Exercise brief: Update the material below by changing every "AppDB" to "DataStore" and keeping everything else the same. Leave out the pictures.

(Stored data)
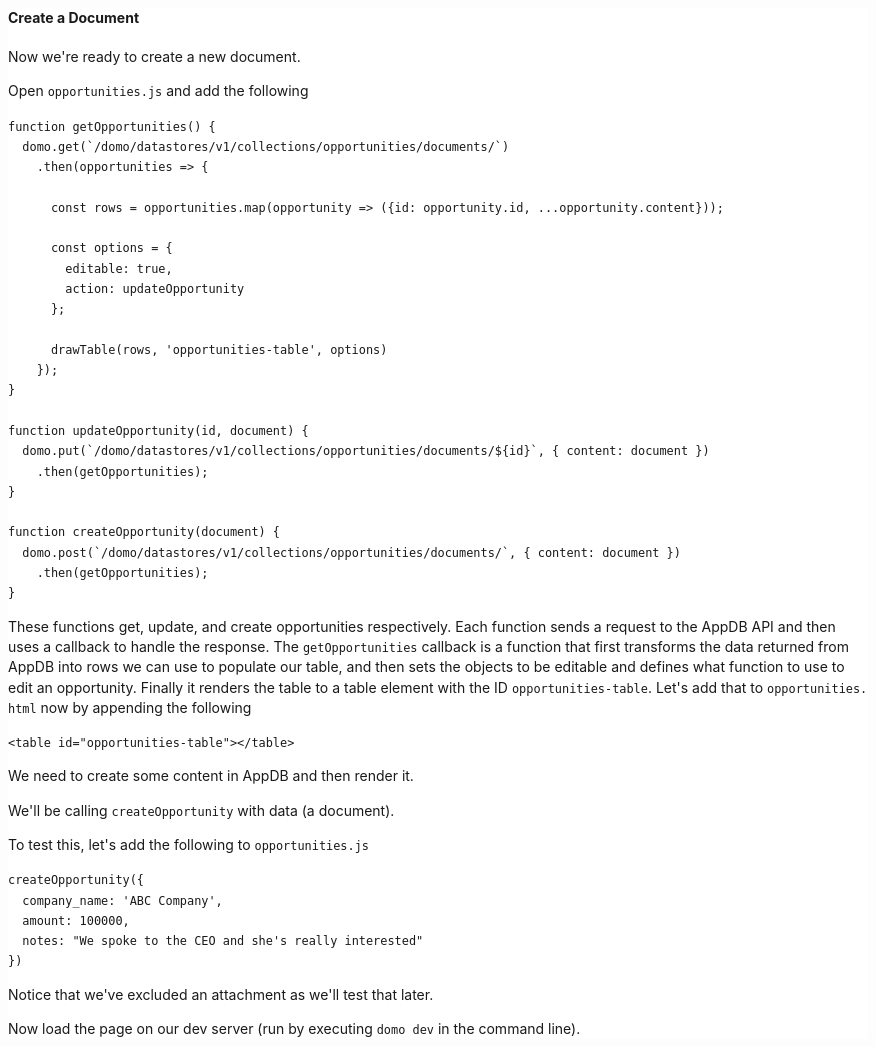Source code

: #### Create a Document</h3>

Now we're ready to create a new document.

Open `opportunities.js` and add the following

<pre><code>function getOpportunities() {
  domo.get(`/domo/datastores/v1/collections/opportunities/documents/`)
    .then(opportunities =&gt; {

      const rows = opportunities.map(opportunity =&gt; ({id: opportunity.id, ...opportunity.content}));

      const options = {
        editable: true,
        action: updateOpportunity
      };

      drawTable(rows, 'opportunities-table', options)
    });
}

function updateOpportunity(id, document) {
  domo.put(`/domo/datastores/v1/collections/opportunities/documents/${id}`, { content: document })
    .then(getOpportunities);
}

function createOpportunity(document) {
  domo.post(`/domo/datastores/v1/collections/opportunities/documents/`, { content: document })
    .then(getOpportunities);
}
</code></pre>

These functions get, update, and create opportunities respectively. Each function sends a request to the AppDB API and then uses a callback to handle the response. The `getOpportunities` callback is a function that first transforms the data returned from AppDB into rows we can use to populate our table, and then sets the objects to be editable and defines what function to use to edit an opportunity. Finally it renders the table to a table element with the ID `opportunities-table`. Let's add that to `opportunities.html` now by appending the following

<pre><code>&lt;table id="opportunities-table"&gt;&lt;/table&gt;
</code></pre>

We need to create some content in AppDB and then render it.

We'll be calling `createOpportunity` with data (a document).

To test this, let's add the following to `opportunities.js`

<pre><code>createOpportunity({
  company_name: 'ABC Company',
  amount: 100000,
  notes: "We spoke to the CEO and she's really interested"
})
</code></pre>

Notice that we've excluded an attachment as we'll test that later.

Now load the page on our dev server (run by executing `domo dev` in the command line).
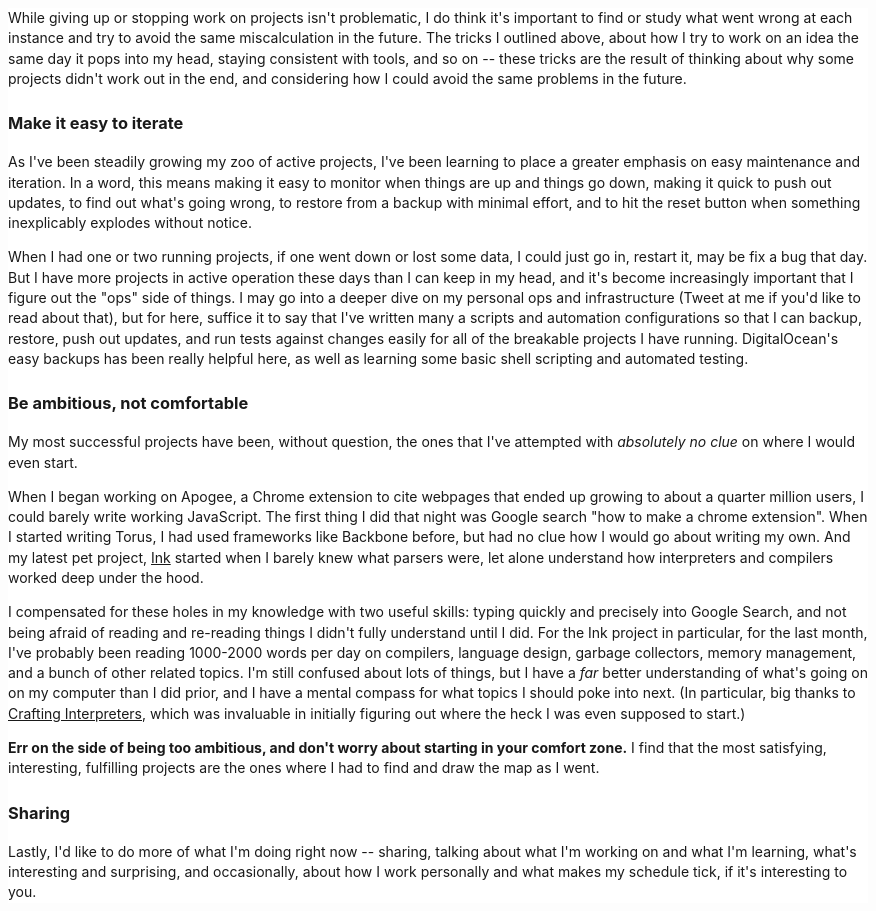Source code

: While giving up or stopping work on projects isn't problematic, I do think it's important to find or study what went wrong at each instance and try to avoid the same miscalculation in the future. The tricks I outlined above, about how I try to work on an idea the same day it pops into my head, staying consistent with tools, and so on -- these tricks are the result of thinking about why some projects didn't work out in the end, and considering how I could avoid the same problems in the future.

### Make it easy to iterate

As I've been steadily growing my zoo of active projects, I've been learning to place a greater emphasis on easy maintenance and iteration. In a word, this means making it easy to monitor when things are up and things go down, making it quick to push out updates, to find out what's going wrong, to restore from a backup with minimal effort, and to hit the reset button when something inexplicably explodes without notice.

When I had one or two running projects, if one went down or lost some data, I could just go in, restart it, may be fix a bug that day. But I have more projects in active operation these days than I can keep in my head, and it's become increasingly important that I figure out the "ops" side of things. I may go into a deeper dive on my personal ops and infrastructure (Tweet at me if you'd like to read about that), but for here, suffice it to say that I've written many a scripts and automation configurations so that I can backup, restore, push out updates, and run tests against changes easily for all of the breakable projects I have running. DigitalOcean's easy backups has been really helpful here, as well as learning some basic shell scripting and automated testing.

### Be ambitious, not comfortable

My most successful projects have been, without question, the ones that I've attempted with _absolutely no clue_ on where I would even start.

When I began working on Apogee, a Chrome extension to cite webpages that ended up growing to about a quarter million users, I could barely write working JavaScript. The first thing I did that night was Google search "how to make a chrome extension". When I started writing Torus, I had used frameworks like Backbone before, but had no clue how I would go about writing my own. And my latest pet project, [Ink](https://github.com/thesephist/ink) started when I barely knew what parsers were, let alone understand how interpreters and compilers worked deep under the hood.

I compensated for these holes in my knowledge with two useful skills: typing quickly and precisely into Google Search, and not being afraid of reading and re-reading things I didn't fully understand until I did. For the Ink project in particular, for the last month, I've probably been reading 1000-2000 words per day on compilers, language design, garbage collectors, memory management, and a bunch of other related topics. I'm still confused about lots of things, but I have a _far_ better understanding of what's going on on my computer than I did prior, and I have a mental compass for what topics I should poke into next. (In particular, big thanks to [Crafting Interpreters](http://craftinginterpreters.com/contents.html), which was invaluable in initially figuring out where the heck I was even supposed to start.)

**Err on the side of being too ambitious, and don't worry about starting in your comfort zone.** I find that the most satisfying, interesting, fulfilling projects are the ones where I had to find and draw the map as I went.

### Sharing

Lastly, I'd like to do more of what I'm doing right now -- sharing, talking about what I'm working on and what I'm learning, what's interesting and surprising, and occasionally, about how I work personally and what makes my schedule tick, if it's interesting to you.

Exercise response:
Source code

: #### Create a Document</h3>

Now we're ready to create a new document.

Open `opportunities.js` and add the following

<pre><code>function getOpportunities() {
  domo.get(`/domo/datastores/v1/collections/opportunities/documents/`)
    .then(opportunities =&gt; {

      const rows = opportunities.map(opportunity =&gt; ({id: opportunity.id, ...opportunity.content}));

      const options = {
        editable: true,
        action: updateOpportunity
      };

      drawTable(rows, 'opportunities-table', options)
    });
}

function updateOpportunity(id, document) {
  domo.put(`/domo/datastores/v1/collections/opportunities/documents/${id}`, { content: document })
    .then(getOpportunities);
}

function createOpportunity(document) {
  domo.post(`/domo/datastores/v1/collections/opportunities/documents/`, { content: document })
    .then(getOpportunities);
}
</code></pre>

These functions get, update, and create opportunities respectively. Each function sends a request to the DataStore API and then uses a callback to handle the response. The `getOpportunities` callback is a function that first transforms the data returned from DataStore into rows we can use to populate our table, and then sets the objects to be editable and defines what function to use to edit an opportunity. Finally it renders the table to a table element with the ID `opportunities-table`. Let's add that to `opportunities.html` now by appending the following

<pre><code>&lt;table id="opportunities-table"&gt;&lt;/table&gt;
</code></pre>

We need to create some content in DataStore and then render it.

We'll be calling `createOpportunity` with data (a document).

To test this, let's add the following to `opportunities.js`

<pre><code>createOpportunity({
  company_name: 'ABC Company',
  amount: 100000,
  notes: "We spoke to the CEO and she's really interested"
})
</code></pre>

Notice that we've excluded an attachment as we'll test that later.

Now load the page on our dev server (run by executing `domo dev` in the command line).
Source code

: While giving up or stopping work on projects isn't problematic, I do think it's important to find or study what went wrong at each instance and try to avoid the same miscalculation in the future. The tricks I outlined above, about how I try to work on an idea the same day it pops into my head, staying consistent with tools, and so on -- these tricks are the result of thinking about why some projects didn't work out in the end, and considering how I could avoid the same problems in the future.

### Make it easy to iterate

As I've been steadily growing my zoo of active projects, I've been learning to place a greater emphasis on easy maintenance and iteration. In a word, this means making it easy to monitor when things are up and things go down, making it quick to push out updates, to find out what's going wrong, to restore from a backup with minimal effort, and to hit the reset button when something inexplicably explodes without notice.

When I had one or two running projects, if one went down or lost some data, I could just go in, restart it, may be fix a bug that day. But I have more projects in active operation these days than I can keep in my head, and it's become increasingly important that I figure out the "ops" side of things. I may go into a deeper dive on my personal ops and infrastructure (Tweet at me if you'd like to read about that), but for here, suffice it to say that I've written many a scripts and automation configurations so that I can backup, restore, push out updates, and run tests against changes easily for all of the breakable projects I have running. DigitalOcean's easy backups has been really helpful here, as well as learning some basic shell scripting and automated testing.

### Be ambitious, not comfortable

My most successful projects have been, without question, the ones that I've attempted with _absolutely no clue_ on where I would even start.

When I began working on Apogee, a Chrome extension to cite webpages that ended up growing to about a quarter million users, I could barely write working JavaScript. The first thing I did that night was Google search "how to make a chrome extension". When I started writing Torus, I had used frameworks like Backbone before, but had no clue how I would go about writing my own. And my latest pet project, [Ink](https://github.com/thesephist/ink) started when I barely knew what parsers were, let alone understand how interpreters and compilers worked deep under the hood.

I compensated for these holes in my knowledge with two useful skills: typing quickly and precisely into Google Search, and not being afraid of reading and re-reading things I didn't fully understand until I did. For the Ink project in particular, for the last month, I've probably been reading 1000-2000 words per day on compilers, language design, garbage collectors, memory management, and a bunch of other related topics. I'm still confused about lots of things, but I have a _far_ better understanding of what's going on on my computer than I did prior, and I have a mental compass for what topics I should poke into next. (In particular, big thanks to [Crafting Interpreters](http://craftinginterpreters.com/contents.html), which was invaluable in initially figuring out where the heck I was even supposed to start.)

**Err on the side of being too ambitious, and don't worry about starting in your comfort zone.** I find that the most satisfying, interesting, fulfilling projects are the ones where I had to find and draw the map as I went.

### Sharing

Lastly, I'd like to do more of what I'm doing right now -- sharing, talking about what I'm working on and what I'm learning, what's interesting and surprising, and occasionally, about how I work personally and what makes my schedule tick, if it's interesting to you.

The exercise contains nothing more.